A Project to Expose the Existence of Shadowbanning
— Dr. Robert Epstein (@DrREpstein) October 7, 2019
Dr. Robert Epstein, former editor in chief of Psychology Today, recently called-in to the Glenn Beck show (see tweet above) to explain he’s working on a project to root out once and for all, quantifiable evidence that shadowbanning is taking place.
“We’re going to preserve tweets that will document — that will show without any doubt — that will quantify what at Twitter is called ‘shadowbanning,'” Dr. Epstein told Beck.
“If Twitter personnel believe that you’re violating any of their terms of service, they can either downrank you (and they admit this by the way) so people can’t see because you’re not high on any lists, or [they] actually shadowban, which means you put out a tweet to your two million followers, but your two million followers aren’t getting the tweet, period, or just a small portion of them are getting, but we now have a way of actually documenting this, recording it, quantifying it, so we’re going to have rock solid evidence in 2020.
“If Twitter is doing this, we are going to document it, prove it, and we’re going to release our findings to the media and to the federal election commission and to various authorities,” he added.
What Have We Learned?
People want social media, not virtue-signaling, regulated speech, collective bullying, shadowbanning, hidden agenda and blatant globalist propaganda.
In short people want social media, not SOCIALIST media.
— Erwan Le Corre (@ErwanLeCorre) October 4, 2019
There seem to be two basic elements of shadowbanning:
- Content is harder to find, creating more work for anyone to find it
- When content is suppressed, the original poster isn’t notified
More evidence is emerging to show that social media networks are indeed publishers that can censor whatever they want, and not platforms, which are subject to different laws on the matter.
My intention with this article was to show how different social media companies tip-toe around the concept and its many variations.
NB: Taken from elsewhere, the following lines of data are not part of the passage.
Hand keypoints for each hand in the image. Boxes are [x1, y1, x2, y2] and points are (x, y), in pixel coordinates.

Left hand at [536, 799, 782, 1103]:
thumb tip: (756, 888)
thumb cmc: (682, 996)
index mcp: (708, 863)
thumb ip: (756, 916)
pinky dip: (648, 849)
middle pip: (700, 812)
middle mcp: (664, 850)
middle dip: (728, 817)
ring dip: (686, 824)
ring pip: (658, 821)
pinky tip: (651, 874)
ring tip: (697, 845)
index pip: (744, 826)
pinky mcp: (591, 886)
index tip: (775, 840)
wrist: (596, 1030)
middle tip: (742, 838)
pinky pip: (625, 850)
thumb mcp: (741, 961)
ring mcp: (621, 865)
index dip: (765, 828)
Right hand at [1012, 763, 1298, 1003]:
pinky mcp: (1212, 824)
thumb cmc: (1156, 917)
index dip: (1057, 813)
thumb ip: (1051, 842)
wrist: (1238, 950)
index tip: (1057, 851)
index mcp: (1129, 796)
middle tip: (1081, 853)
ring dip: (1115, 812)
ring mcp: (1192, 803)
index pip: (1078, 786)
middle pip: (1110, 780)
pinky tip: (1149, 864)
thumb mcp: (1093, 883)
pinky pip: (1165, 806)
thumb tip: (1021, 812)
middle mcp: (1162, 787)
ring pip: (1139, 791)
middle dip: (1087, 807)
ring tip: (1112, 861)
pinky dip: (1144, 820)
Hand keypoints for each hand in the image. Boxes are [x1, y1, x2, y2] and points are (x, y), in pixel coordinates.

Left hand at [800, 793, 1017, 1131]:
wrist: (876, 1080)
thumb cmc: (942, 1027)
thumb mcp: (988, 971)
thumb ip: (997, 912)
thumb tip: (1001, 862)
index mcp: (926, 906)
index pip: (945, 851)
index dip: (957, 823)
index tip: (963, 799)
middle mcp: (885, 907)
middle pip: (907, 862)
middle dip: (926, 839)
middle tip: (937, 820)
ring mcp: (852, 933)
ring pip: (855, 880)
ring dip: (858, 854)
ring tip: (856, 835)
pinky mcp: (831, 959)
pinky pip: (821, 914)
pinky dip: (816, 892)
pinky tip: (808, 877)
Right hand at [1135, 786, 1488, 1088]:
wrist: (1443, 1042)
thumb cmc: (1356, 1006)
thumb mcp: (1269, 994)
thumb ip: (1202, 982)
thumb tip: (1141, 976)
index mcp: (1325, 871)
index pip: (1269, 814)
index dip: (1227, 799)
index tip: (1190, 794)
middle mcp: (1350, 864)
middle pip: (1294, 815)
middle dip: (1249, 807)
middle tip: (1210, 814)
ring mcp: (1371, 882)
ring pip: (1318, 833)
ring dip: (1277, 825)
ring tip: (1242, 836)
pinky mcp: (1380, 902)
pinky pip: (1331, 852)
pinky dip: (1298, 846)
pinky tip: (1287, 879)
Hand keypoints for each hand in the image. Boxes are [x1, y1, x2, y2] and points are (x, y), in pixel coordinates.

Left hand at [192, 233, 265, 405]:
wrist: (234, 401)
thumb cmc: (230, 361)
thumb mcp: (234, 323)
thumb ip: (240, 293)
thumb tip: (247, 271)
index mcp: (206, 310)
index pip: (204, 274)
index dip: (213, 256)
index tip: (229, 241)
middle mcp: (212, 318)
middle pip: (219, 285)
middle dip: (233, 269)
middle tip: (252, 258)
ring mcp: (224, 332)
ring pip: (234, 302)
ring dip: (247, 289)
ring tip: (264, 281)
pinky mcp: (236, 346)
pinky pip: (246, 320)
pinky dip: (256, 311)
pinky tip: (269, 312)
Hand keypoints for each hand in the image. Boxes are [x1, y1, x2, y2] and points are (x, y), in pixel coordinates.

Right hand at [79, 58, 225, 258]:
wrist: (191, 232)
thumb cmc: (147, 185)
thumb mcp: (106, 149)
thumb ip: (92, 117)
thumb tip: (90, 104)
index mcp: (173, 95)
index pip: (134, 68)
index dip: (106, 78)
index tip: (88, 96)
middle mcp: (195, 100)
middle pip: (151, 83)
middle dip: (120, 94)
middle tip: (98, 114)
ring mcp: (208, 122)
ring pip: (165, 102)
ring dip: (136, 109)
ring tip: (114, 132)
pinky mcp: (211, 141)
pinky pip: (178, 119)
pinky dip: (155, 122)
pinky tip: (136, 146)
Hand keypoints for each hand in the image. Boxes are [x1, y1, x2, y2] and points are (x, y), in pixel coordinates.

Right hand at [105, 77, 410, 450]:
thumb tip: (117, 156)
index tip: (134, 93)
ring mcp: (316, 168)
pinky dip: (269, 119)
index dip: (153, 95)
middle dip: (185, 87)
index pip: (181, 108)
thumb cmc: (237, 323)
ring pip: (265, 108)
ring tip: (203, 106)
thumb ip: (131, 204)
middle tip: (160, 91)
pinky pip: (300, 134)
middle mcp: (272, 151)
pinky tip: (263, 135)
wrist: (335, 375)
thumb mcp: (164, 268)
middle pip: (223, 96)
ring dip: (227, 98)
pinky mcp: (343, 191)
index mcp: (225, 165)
Hell, nobody can even agree if it should be one word or two words: shadowban vs shadow ban.
I think that many people who claim to be so-called victims of shadowbanning have in fact violated some type of policy, by accident or design, but I can’t ignore anecdotal evidence of shadowbanning due to bias on the part of social media companies.
I’ve given you the symptoms, but I’ll let you make the diagnosis.